Work item: Extract all of the text in the material below word for word, omitting the pictures.

[Rendered chart images]
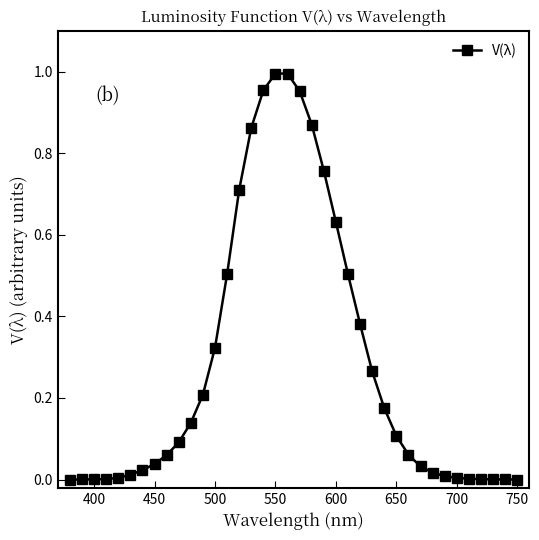

What is the sum of all values?

10.7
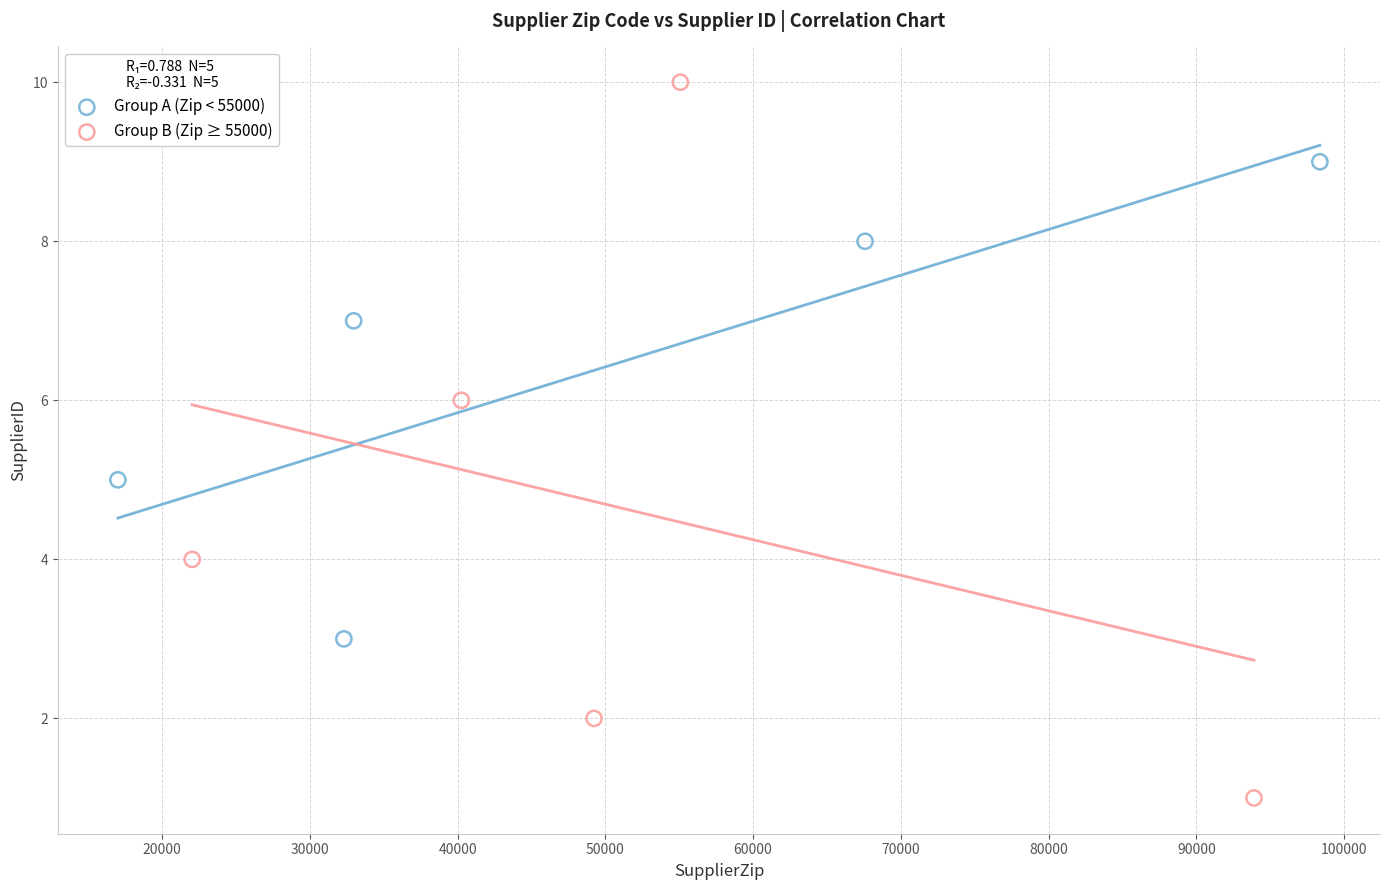

What are all the series names shown in the legend?

Group A (Zip < 55000), Group B (Zip ≥ 55000)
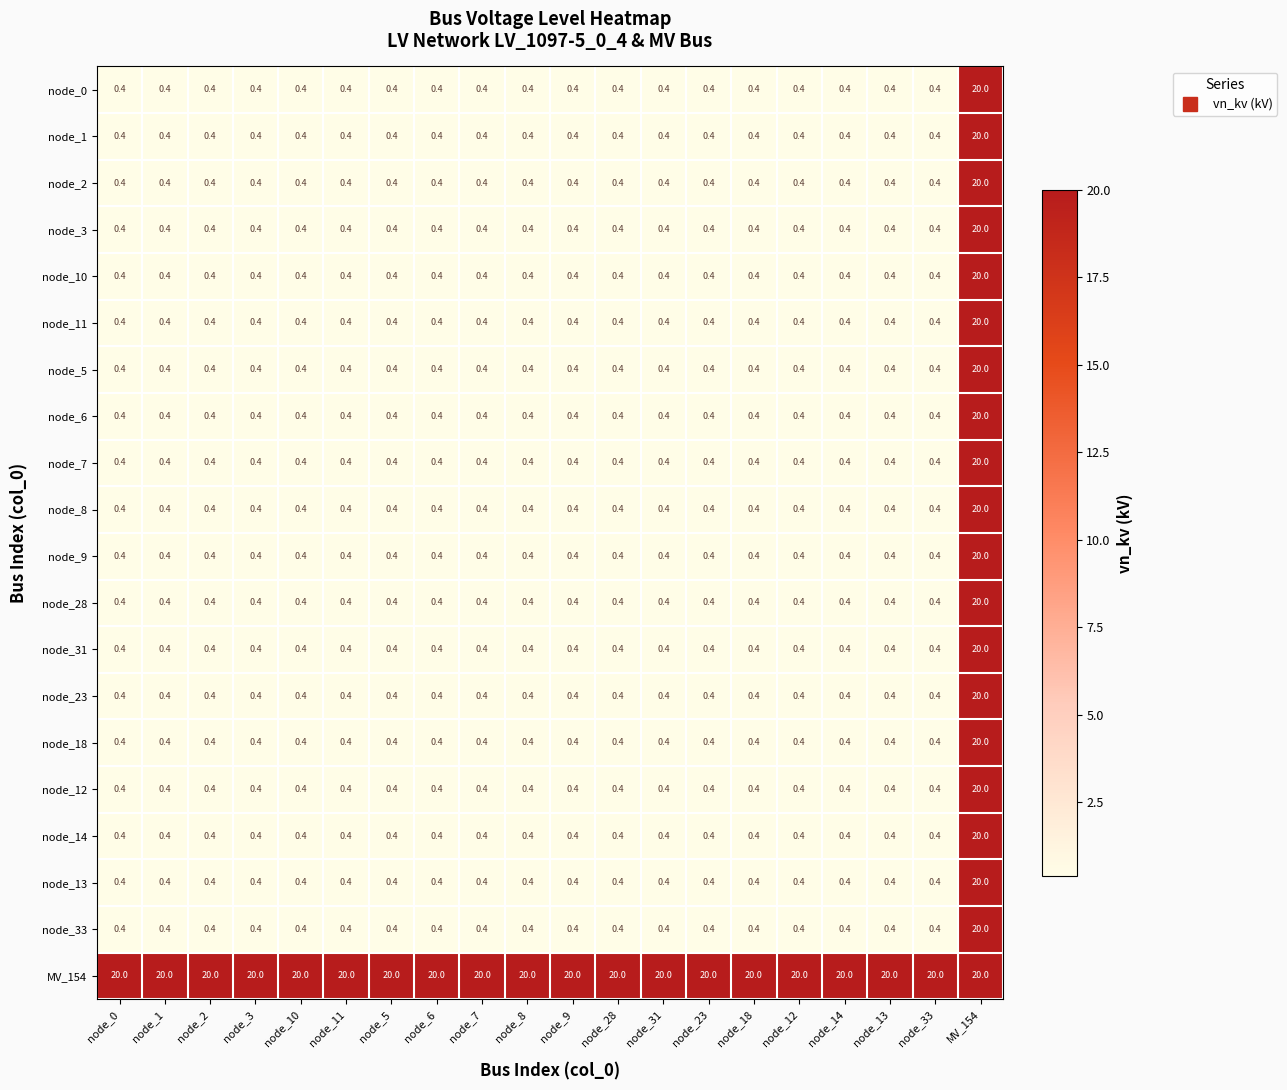

What is the difference between the highest and lowest values at node_7?

19.6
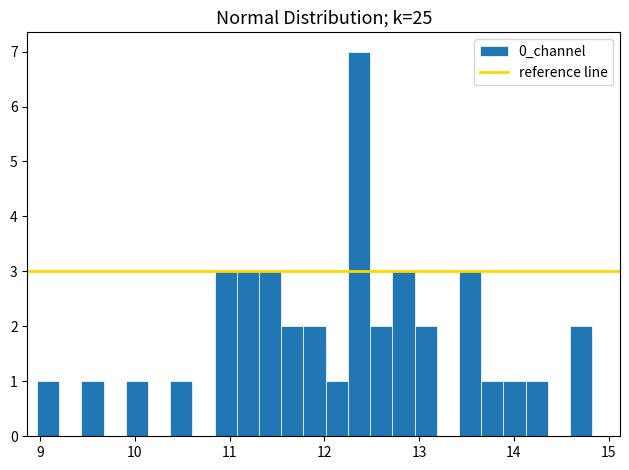

Around what value on the x-axis is the tallest bar? Give the approximate position of its centre, as read against the axis.

12.4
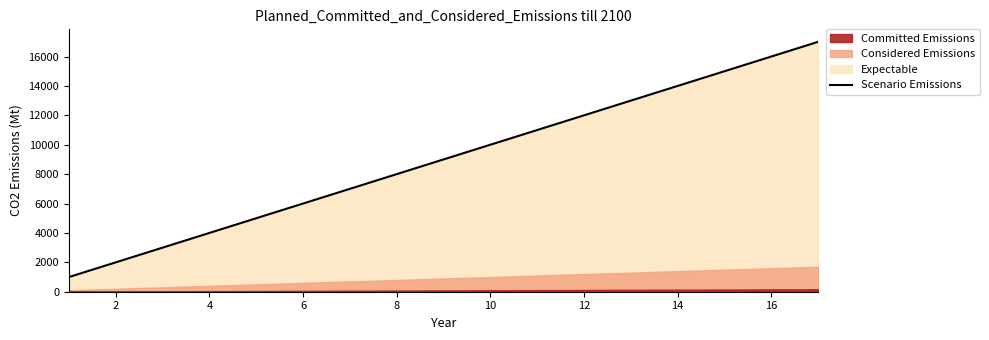

What is the difference between the second highest and second lowest values?

14000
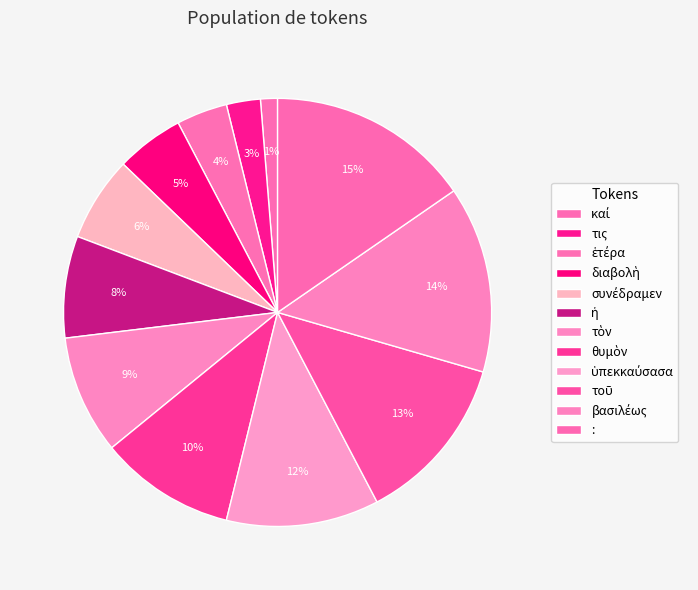

Count the number of slices in the pie.

12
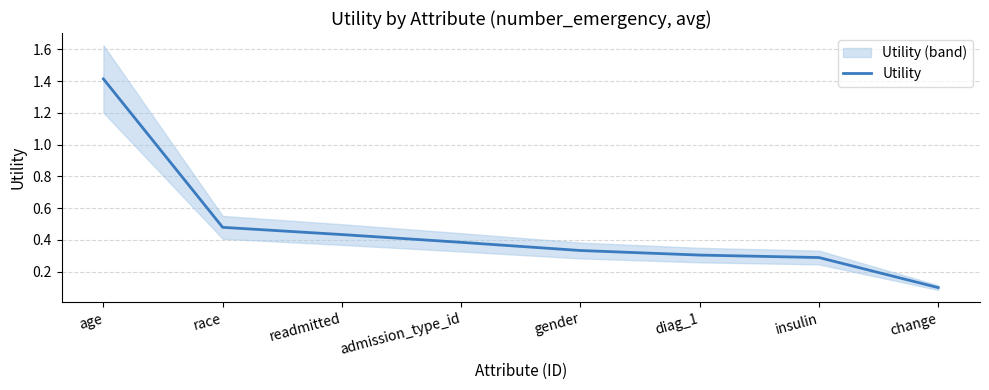

Count the number of categories in the chart.

8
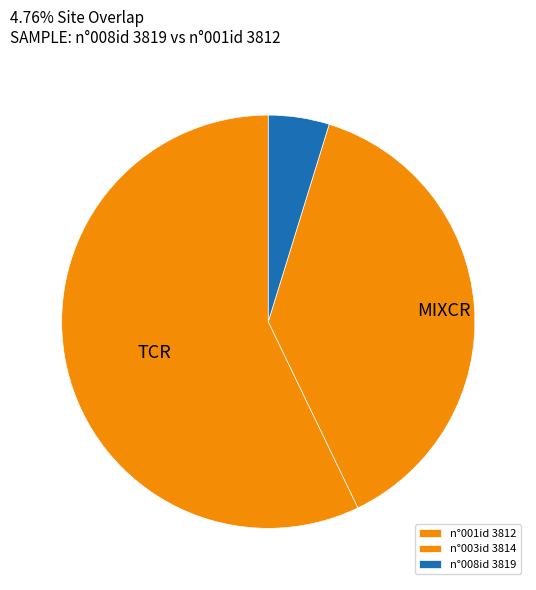

How many segments does this pie chart have?

3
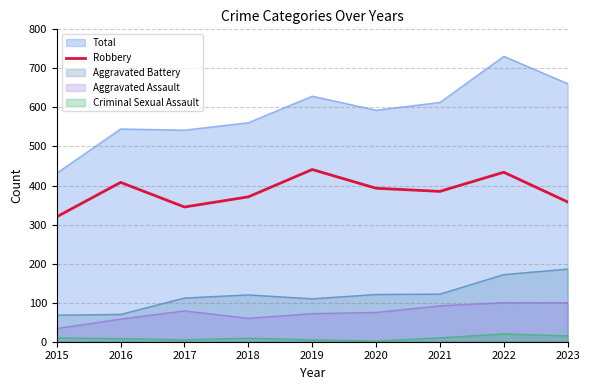

What value does the Robbery series have at 2022?

434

Solution to this task:
What is the sum of all values?

10.7

What are all the series names shown in the legend?

Group A (Zip < 55000), Group B (Zip ≥ 55000)

What is the difference between the highest and lowest values at node_7?

19.6

Around what value on the x-axis is the tallest bar? Give the approximate position of its centre, as read against the axis.

12.4

What is the difference between the second highest and second lowest values?

14000

Count the number of slices in the pie.

12

Count the number of categories in the chart.

8

How many segments does this pie chart have?

3

What value does the Robbery series have at 2022?

434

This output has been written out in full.